→ **Given passage**
++++++++++

Are you searching to belong, or to be lost?

Have some of you noticed lately that there has been a popular icon, which is a female youth named Emily. She has straight and long hair. And, she always looks cool, wearing not much facial expression. She's been showing up on T-shirts, notebooks, key chains, and what have you. That's why I start noticing her, hence getting to know her. Talk about 'knowing her,' it's not quite 'knowing' because I have little knowledge of her background. Unlike Snoopy or lots of cartoon figures, she simply exists without even identity. Even so, she still has strong presence, at least for me. I don't know why; maybe it's her singularity that makes me have such a different and deep impression.

Today, I went to an Eslite Bookstore (a chain bookstore in Taiwan) where I passed my time by thumbing through some books at will. I abruptly spotted there were products of Emily at a corner. There happened to be a book that portrayed Emily with pictures in a row and very few words. I finally had some idea about what she's like. There were not many words. The language was, however, striking and thought-provoking. Here, it’s exemplified by a sentence in the book. It reads, "Emily doesn't search to belong; she searches to be lost." Perhaps, some of you tend to think that I've been fooled by a nihilistic sentence. And, some might think of it as merely a commercial feat. Which is to draw attention of consumers by means of distinguishing itself from most of the other products. I can't deny its high possibility. Nonetheless, it makes me brood on something. It is an affirmative sentence, only to pose questions.

++++++++++

→ **Data**
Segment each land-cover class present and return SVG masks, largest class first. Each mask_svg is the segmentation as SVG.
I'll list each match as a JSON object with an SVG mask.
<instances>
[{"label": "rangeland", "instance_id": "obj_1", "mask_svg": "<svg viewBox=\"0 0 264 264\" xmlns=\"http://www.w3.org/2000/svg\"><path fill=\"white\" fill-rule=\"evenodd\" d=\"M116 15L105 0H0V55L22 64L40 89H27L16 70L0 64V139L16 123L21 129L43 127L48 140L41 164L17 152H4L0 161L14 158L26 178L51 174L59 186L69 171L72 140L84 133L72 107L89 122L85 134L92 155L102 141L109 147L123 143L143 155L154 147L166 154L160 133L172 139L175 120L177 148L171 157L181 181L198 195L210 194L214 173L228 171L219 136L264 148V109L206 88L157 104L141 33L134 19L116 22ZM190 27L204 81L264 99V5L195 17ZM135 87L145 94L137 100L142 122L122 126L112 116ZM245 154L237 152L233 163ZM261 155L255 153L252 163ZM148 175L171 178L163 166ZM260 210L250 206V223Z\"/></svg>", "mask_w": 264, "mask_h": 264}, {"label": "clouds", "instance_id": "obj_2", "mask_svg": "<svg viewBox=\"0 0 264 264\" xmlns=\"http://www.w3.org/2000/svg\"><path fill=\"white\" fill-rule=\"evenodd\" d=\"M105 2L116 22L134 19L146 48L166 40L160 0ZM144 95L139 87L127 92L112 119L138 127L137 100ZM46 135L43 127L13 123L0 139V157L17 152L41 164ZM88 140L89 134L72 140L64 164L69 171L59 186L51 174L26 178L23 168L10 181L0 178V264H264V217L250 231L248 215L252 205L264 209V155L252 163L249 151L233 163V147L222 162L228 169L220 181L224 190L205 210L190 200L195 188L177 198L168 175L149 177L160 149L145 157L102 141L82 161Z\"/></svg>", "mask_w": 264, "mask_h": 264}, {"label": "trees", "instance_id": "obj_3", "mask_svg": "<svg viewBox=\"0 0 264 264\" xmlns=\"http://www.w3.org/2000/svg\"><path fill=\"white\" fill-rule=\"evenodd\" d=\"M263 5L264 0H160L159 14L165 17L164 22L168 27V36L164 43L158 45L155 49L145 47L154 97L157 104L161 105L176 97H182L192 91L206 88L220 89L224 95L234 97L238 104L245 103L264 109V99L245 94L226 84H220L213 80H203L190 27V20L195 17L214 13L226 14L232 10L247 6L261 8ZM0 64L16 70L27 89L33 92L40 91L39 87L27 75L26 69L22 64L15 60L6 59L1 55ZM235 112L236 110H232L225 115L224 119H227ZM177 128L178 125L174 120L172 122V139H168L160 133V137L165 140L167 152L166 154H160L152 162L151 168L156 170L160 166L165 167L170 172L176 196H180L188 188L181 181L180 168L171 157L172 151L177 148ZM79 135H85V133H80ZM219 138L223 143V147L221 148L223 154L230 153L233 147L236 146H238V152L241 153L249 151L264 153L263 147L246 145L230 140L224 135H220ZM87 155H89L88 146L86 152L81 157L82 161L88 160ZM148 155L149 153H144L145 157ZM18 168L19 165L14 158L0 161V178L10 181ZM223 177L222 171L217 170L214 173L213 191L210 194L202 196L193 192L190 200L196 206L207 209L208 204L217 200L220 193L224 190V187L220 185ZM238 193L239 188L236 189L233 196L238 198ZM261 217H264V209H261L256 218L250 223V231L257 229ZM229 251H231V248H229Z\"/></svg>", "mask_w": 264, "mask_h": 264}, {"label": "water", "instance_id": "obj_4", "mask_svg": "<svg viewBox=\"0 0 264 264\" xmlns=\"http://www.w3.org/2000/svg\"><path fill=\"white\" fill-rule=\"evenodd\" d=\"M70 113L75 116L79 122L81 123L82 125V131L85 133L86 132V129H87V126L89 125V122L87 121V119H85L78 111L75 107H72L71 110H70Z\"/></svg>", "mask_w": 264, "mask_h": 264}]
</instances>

++++++++++

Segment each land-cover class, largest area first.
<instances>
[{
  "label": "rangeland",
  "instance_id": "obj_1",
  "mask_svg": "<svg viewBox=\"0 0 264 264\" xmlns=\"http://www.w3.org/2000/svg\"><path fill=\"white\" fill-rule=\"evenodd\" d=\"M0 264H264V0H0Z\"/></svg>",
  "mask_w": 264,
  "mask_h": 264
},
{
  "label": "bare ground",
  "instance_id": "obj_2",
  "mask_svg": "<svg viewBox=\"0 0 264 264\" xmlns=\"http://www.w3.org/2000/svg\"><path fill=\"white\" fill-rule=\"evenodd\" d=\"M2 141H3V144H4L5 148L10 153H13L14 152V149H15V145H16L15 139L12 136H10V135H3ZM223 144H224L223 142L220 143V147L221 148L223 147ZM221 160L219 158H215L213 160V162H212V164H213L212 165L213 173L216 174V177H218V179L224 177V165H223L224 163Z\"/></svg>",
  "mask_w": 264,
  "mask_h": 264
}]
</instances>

++++++++++

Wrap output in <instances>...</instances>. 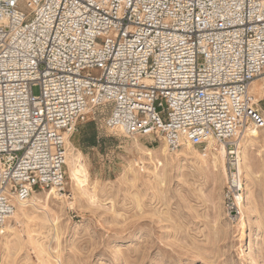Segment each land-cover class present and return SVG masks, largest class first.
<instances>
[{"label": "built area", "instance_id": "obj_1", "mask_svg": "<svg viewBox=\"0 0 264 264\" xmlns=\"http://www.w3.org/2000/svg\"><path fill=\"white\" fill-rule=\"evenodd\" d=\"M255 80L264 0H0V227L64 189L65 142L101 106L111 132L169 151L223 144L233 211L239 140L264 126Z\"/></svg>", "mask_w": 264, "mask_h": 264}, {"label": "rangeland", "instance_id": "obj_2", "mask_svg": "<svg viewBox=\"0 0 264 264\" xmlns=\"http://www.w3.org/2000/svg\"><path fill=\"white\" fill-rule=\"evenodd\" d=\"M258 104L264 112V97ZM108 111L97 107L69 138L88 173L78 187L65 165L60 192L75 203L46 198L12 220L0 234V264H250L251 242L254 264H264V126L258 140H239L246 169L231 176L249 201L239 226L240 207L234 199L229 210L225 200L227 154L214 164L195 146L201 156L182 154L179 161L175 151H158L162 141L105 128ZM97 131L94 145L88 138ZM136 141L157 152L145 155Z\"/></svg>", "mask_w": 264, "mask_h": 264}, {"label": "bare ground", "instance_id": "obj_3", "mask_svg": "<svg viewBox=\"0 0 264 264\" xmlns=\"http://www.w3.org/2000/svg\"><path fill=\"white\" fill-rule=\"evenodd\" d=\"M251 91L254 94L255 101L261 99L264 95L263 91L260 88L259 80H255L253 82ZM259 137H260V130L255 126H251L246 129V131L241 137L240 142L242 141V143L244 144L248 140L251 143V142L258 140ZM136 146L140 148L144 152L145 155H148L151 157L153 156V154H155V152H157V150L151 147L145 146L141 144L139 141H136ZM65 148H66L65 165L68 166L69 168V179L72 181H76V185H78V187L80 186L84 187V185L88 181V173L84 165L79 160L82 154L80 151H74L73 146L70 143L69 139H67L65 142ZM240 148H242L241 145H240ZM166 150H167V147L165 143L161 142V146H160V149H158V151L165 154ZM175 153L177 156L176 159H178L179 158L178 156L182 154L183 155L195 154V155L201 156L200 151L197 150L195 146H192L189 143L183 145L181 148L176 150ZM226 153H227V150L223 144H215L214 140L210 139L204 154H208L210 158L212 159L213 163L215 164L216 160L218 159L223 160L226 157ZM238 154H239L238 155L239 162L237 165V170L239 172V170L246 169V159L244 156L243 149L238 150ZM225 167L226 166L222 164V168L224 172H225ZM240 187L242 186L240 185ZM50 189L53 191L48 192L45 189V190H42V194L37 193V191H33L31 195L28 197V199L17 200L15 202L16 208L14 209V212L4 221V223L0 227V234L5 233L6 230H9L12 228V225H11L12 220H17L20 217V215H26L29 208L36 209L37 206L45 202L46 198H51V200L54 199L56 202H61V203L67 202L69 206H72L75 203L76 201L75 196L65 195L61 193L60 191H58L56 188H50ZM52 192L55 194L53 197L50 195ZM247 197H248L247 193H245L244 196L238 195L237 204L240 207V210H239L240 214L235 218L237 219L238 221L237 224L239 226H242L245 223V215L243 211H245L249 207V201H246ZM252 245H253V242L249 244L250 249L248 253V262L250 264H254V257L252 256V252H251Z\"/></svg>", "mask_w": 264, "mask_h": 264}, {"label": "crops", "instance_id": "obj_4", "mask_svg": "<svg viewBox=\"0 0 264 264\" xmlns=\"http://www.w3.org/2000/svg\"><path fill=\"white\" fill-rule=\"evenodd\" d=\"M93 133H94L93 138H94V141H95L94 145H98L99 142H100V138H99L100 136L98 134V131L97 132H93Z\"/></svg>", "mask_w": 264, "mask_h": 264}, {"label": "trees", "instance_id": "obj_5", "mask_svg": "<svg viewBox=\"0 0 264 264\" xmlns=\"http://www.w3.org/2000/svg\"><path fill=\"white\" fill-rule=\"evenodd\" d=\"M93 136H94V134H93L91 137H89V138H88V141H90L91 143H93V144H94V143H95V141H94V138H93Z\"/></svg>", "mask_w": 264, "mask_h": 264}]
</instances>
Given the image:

++++++++++

→ **Exercise tasks**
[A] Print everything in the post about Emily from "Have some of" down to "and deep impression.".
[B] Carry on the post about Emily, picking up right after its final sentence.

→ **Answers to each task**
[A]
Have some of you noticed lately that there has been a popular icon, which is a female youth named Emily. She has straight and long hair. And, she always looks cool, wearing not much facial expression. She's been showing up on T-shirts, notebooks, key chains, and what have you. That's why I start noticing her, hence getting to know her. Talk about 'knowing her,' it's not quite 'knowing' because I have little knowledge of her background. Unlike Snoopy or lots of cartoon figures, she simply exists without even identity. Even so, she still has strong presence, at least for me. I don't know why; maybe it's her singularity that makes me have such a different and deep impression.

[B]
Isn't it quite easy to be lost? If so, why does 'TO BE LOST' need searching? For one, I'm often lost in a city, in my life, in my relationship with others. Is the sentence getting at something else? If so, it makes me reminisce about a book, A GESTURE LIFE, which was discussed in Mr. Tien's class, MULTICULTURALISM AND THE NOVEL. In a review of the book, the reviewer comments, "A GESTURE LIFE is about what you lose when you lock up all you have." The sentence about Emily probably reasons in the similar way the reviewer concludes about the book. If one concentrates on finding a sense of belongingness, s/he may be oblivious of what s/he is. Otherwise, s/he may have a clearer view, or rather, a vista of life since s/he stands farther away from the center. (a center of life; a center of a circle; a center of what you think it is) If the above suppositions are not vindicated, I begin to wonder what Emily's world is like. It must be a world of courage because it really takes courage to be lost. Also, it takes courage to be alone; it takes courage to be different; it takes courage to be excluded.

After a short while of self-dialectic, the answer is not important at all. Maybe it has never existed. Isn't Life like this, plenty of 'whys' and 'ifs'? Everyone has the right to pursue his or her own answers. It's most likely that we all spend 99 percent of lifetime searching for the answer. So, enjoy the process of searching, whether the answer is found or not, in the long run.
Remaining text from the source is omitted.